Australian Tropical Rainforest Plants - Online edition

Uvaria leichhardtii (F.Muell.) L.L.Zhou, Y.C.F.Zu & R.M.K.Saunders


Shrub (woody or herbaceous, 1-6 m tall)
Vine
Click/tap on images to enlarge
Flower. © G. Sankowsky
Flowers. © CSIRO
Leaves and fruit. © B. Gray
Fruit, side view, longitudinal section and seeds. © W. T. Cooper
Habit, leaves and flowers. © A. Ford & F. Goulter
Scale bar 10mm. © CSIRO
10th leaf stage. © CSIRO
Cotyledon stage, durian germination. © CSIRO
Vine stem bark and vine stem transverse section. © CSIRO
Family

Zhou, L. Su, Y.C.F., Chalermglin, P. & Saunders, R.M.K. (2010) Botanical Journal of the Linnean Society 163: 39.

Common name

Vine, Zig-Zag; Acid Drop Vine; Merangara; Zig-zag Vine; Wild Banana; Banana, Wild

Stem

Usually grows as a tree-top vine, stem diameters to 9 cm recorded, but also flowers and fruits as a shrub. Blaze odour aromatic, perhaps resembling that of pepper. Cream granular and darker fibrous stripes visible in the blaze. Vascular rays visible in the wood in stem transverse sections but probably more obvious in the bark.

§ What the exercise asks
List every common name that the entry on Uvaria leichhardtii gives for the plant. The lines after this entry are not needed for any task.

§ Record excerpts
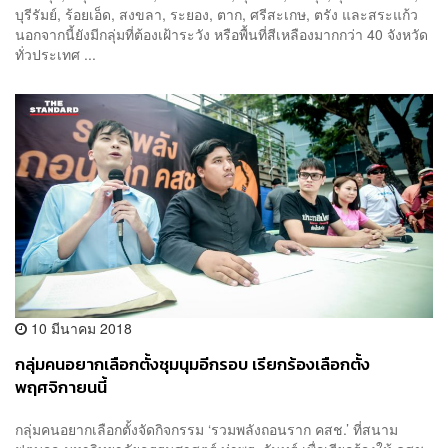
บุรีรัมย์, ร้อยเอ็ด, สงขลา, ระยอง, ตาก, ศรีสะเกษ, ตรัง และสระแก้ว
นอกจากนี้ยังมีกลุ่มที่ต้องเฝ้าระวัง หรือพื้นที่สีเหลืองมากกว่า 40 จังหวัด
ทั่วประเทศ ...
10 มีนาคม 2018
กลุ่มคนอยากเลือกตั้งชุมนุมอีกรอบ เรียกร้องเลือกตั้ง
พฤศจิกายนนี้
กลุ่มคนอยากเลือกตั้งจัดกิจกรรม ‘รวมพลังถอนราก คสช.’ ที่สนาม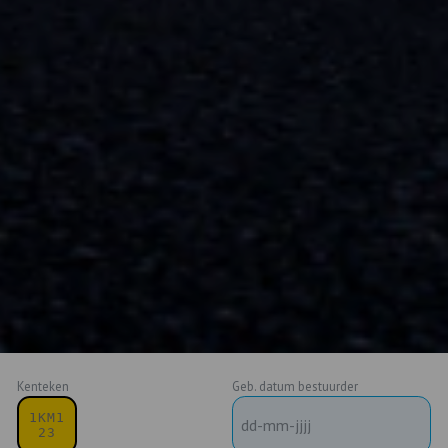
Kenteken
Geb. datum bestuurder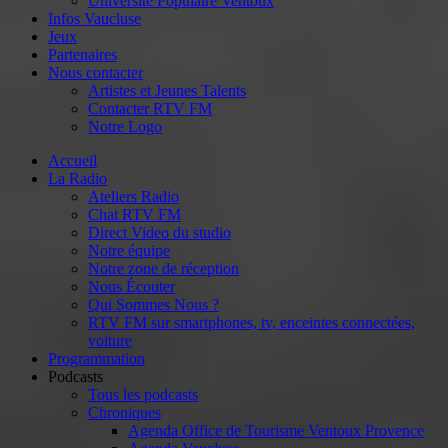
Université Populaire Ventoux
Infos Vaucluse
Jeux
Partenaires
Nous contacter
Artistes et Jeunes Talents
Contacter RTV FM
Notre Logo
Accueil
La Radio
Ateliers Radio
Chat RTV FM
Direct Video du studio
Notre équipe
Notre zone de réception
Nous Écouter
Qui Sommes Nous ?
RTV FM sur smartphones, tv, enceintes connectées,
voiture
Programmation
Podcasts
Tous les podcasts
Chroniques
Agenda Office de Tourisme Ventoux Provence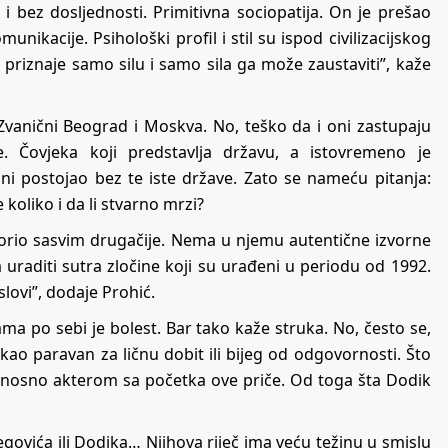
i bez dosljednosti. Primitivna sociopatija. On je prešao
unikacije. Psihološki profil i stil su ispod civilizacijskog
 priznaje samo silu i samo sila ga može zaustaviti”, kaže
. Zvanični Beograd i Moskva. No, teško da i oni zastupaju
. Čovjeka koji predstavlja državu, a istovremeno je
 ni postojao bez te iste države. Zato se nameću pitanja:
e koliko i da li stvarno mrzi?
ovorio sasvim drugačije. Nema u njemu autentične izvorne
uraditi sutra zločine koji su urađeni u periodu od 1992.
slovi”, dodaje Prohić.
ama po sebi je bolest. Bar tako kaže struka. No, često se,
o kao paravan za ličnu dobit ili bijeg od odgovornosti. Što
dnosno akterom sa početka ove priče. Od toga šta Dodik
egovića ili Dodika… Njihova riječ ima veću težinu u smislu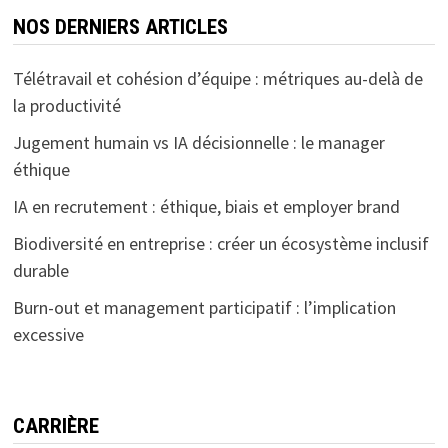
NOS DERNIERS ARTICLES
Télétravail et cohésion d’équipe : métriques au-delà de
la productivité
Jugement humain vs IA décisionnelle : le manager
éthique
IA en recrutement : éthique, biais et employer brand
Biodiversité en entreprise : créer un écosystème inclusif
durable
Burn-out et management participatif : l’implication
excessive
CARRIÈRE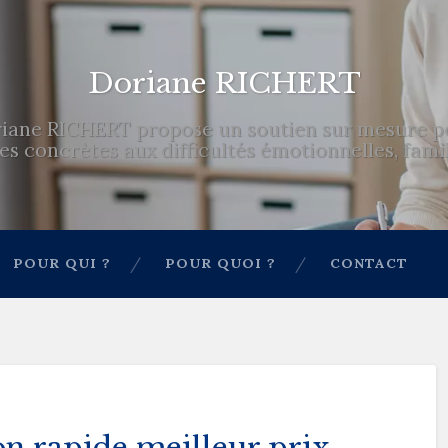
Doriane RICHERT
iane RICHERT propose un soutien sur mesure pou
s concrètes aux difficultés émotionnelles, famili
POUR QUI ?
POUR QUOI ?
CONTACT
on rapide meilleur prix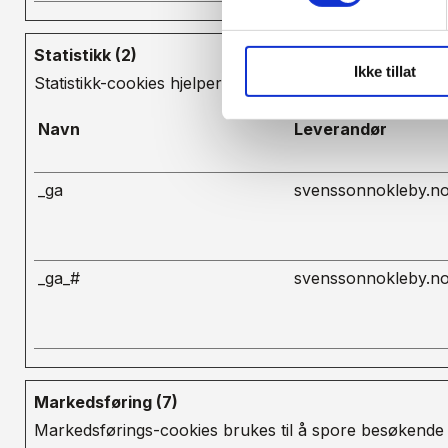
Statistikk (2)
Ikke tillat
Statistikk-cookies hjelper eiere til å forstå hvordan
Navn
Leverandør
_ga
svenssonnokleby.n
_ga_#
svenssonnokleby.n
Markedsføring (7)
Markedsførings-cookies brukes til å spore besøkende 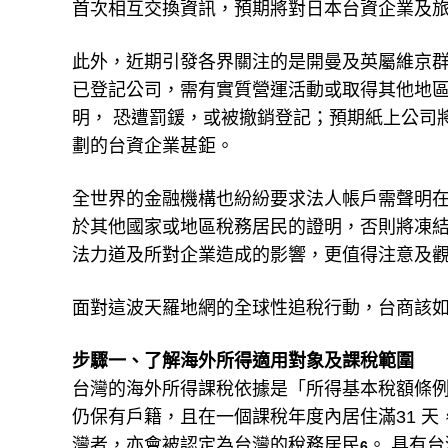
首次相互交換資訊，預期將對日本台資企業及
此外，近期引發各界關注的是開曼及英屬維京
已登記公司，需有實質營運活動或取得其他地區稅籍編號（Ta
明， 恐遭罰鍰，或被撤銷登記；預期紙上公司
劃的台資企業甚鉅。
全世界的金融機構也紛紛要求法人帳戶需聲明
於其他國家或地區稅務居民的證明，否則將凍結
法力道及所對企業造成的影響，更值得注意及
面對這波天羅地網的全球性追稅行動，台商該
步驟一、了解海外所得適用對象及課稅範圍
台灣的海外所得課稅依據是「所得基本稅額條
仍保有戶籍，且在一個課稅年度內居住滿31 天
灣者，亦會被認定為台灣的稅務居民
。 具有
6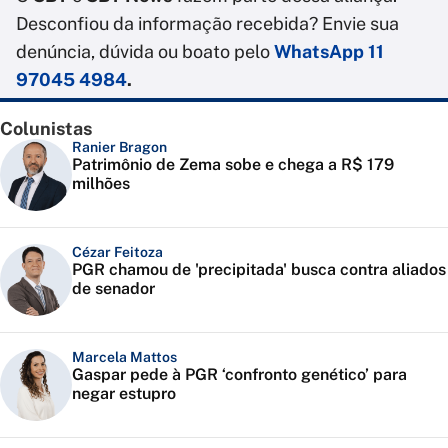
Desconfiou da informação recebida? Envie sua
denúncia, dúvida ou boato pelo
WhatsApp 11
97045 4984
.
Colunistas
Ranier Bragon
Patrimônio de Zema sobe e chega a R$ 179
milhões
Cézar Feitoza
PGR chamou de 'precipitada' busca contra aliados
de senador
Marcela Mattos
Gaspar pede à PGR ‘confronto genético’ para
negar estupro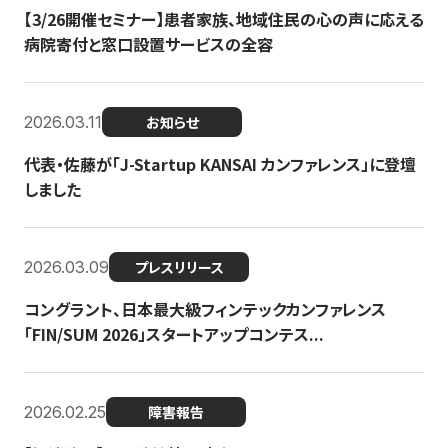
【3/26開催セミナー】患者家族、地域住民の心の声に応える
病院寄付と窓口設置サービスの全容
2026.03.11
お知らせ
代表・佐藤が「J-Startup KANSAI カンファレンス」に登壇
しました
2026.03.09
プレスリリース
コングラント、日本最大級フィンテックカンファレンス
「FIN/SUM 2026」スタートアップコンテス...
2026.02.25
障害報告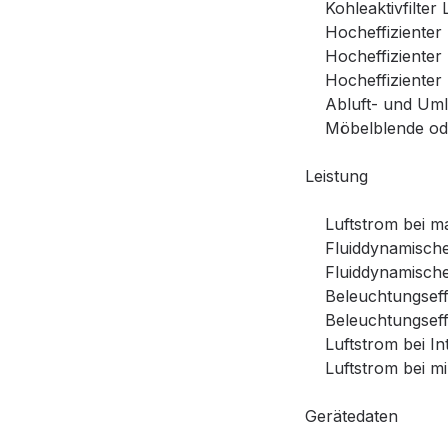
Kohleaktivfilter L
Hocheffizienter Ko
Hocheffizienter K
Hocheffizienter K
Abluft- und Umlu
Möbelblende oder
Leistung
Luftstrom bei max.
Fluiddynamische E
Fluiddynamische E
Beleuchtungseffi
Beleuchtungseffiz
Luftstrom bei Inte
Luftstrom bei min.
Gerätedaten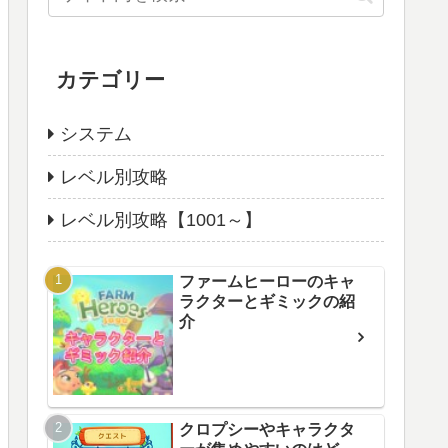
カテゴリー
システム
レベル別攻略
レベル別攻略【1001～】
ファームヒーローのキャ
ラクターとギミックの紹
介
クロプシーやキャラクタ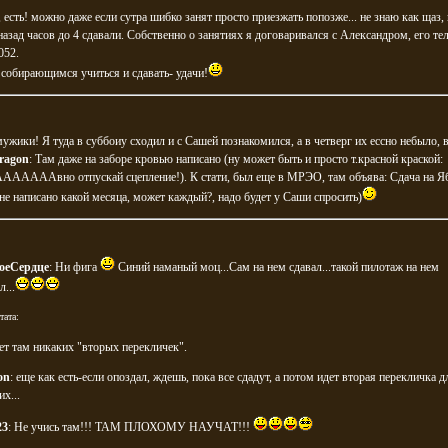
 есть! можно даже если сутра шибко занят просто приезжать попозже... не знаю как щаз,
назад часов до 4 сдавали. Собственно о занятиях я договаривался с Александром, его те
052.
 собирающимся учиться и сдавать- удачи!
ужики! Я туда в суббоиу сходил и с Сашей познакомился, а в четверг их ессно небыло, в
ragon
: Там даже на заборе кровью написано (ну может быть и просто т.красной краской:
ААААвно отпускай сцепление!). К стати, был еще в МРЭО, там объява: Сдача на Я
не написано какой месяца, может каждый?, надо будет у Саши спросить)
оеСердце
: Ни фига
Синий наманый моц...Сам на нем сдавал...такой пилотаж на нем
...
тата:
ет там никаких "вторых перекличек".
on
: еще как есть-если опоздал, ждешь, пока все сдадут, а потом идет вторая перекличка д
х...
23
: Не учись там!!! ТАМ ПЛОХОМУ НАУЧАТ!!!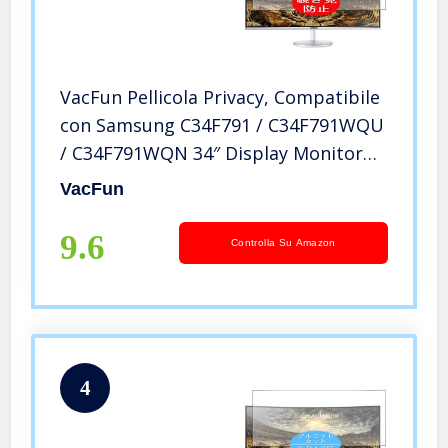
VacFun Pellicola Privacy, Compatibile
con Samsung C34F791 / C34F791WQU
/ C34F791WQN 34″ Display Monitor
(Non Vetro Temperato) Protezioni
VacFun
Schermo Cover Custodia
9.6
Controlla Su Amazon
4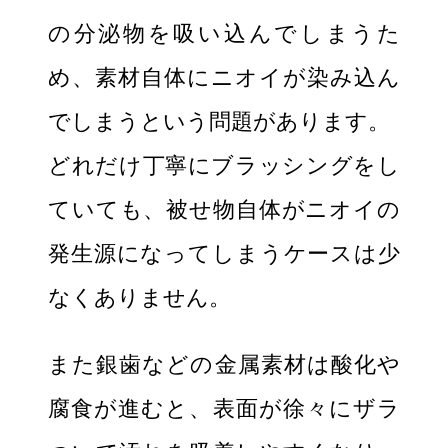
の分泌物を吸い込んでしまうた
め、素材自体にニオイが染み込ん
でしまうという問題があります。
どれだけ丁寧にブラッシングをし
ていても、被せ物自体がニオイの
発生源になってしまうケースは少
なくありません。
また銀歯などの金属素材は酸化や
腐食が進むと、表面が徐々にザラ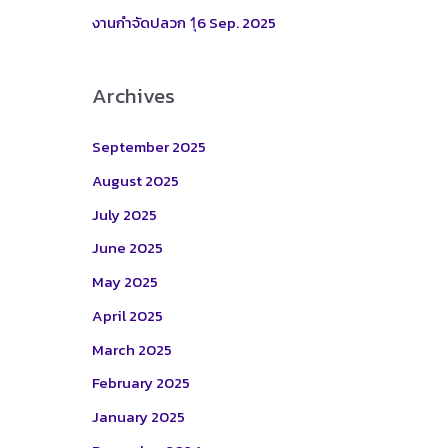
:
งานกำจัดปลวก 1ุ6 Sep. 2025
Archives
September 2025
August 2025
July 2025
June 2025
May 2025
April 2025
March 2025
February 2025
January 2025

§ Exercise solution
Vine, Zig-Zag; Acid Drop Vine; Merangara; Zig-zag Vine; Wild Banana; Banana, Wild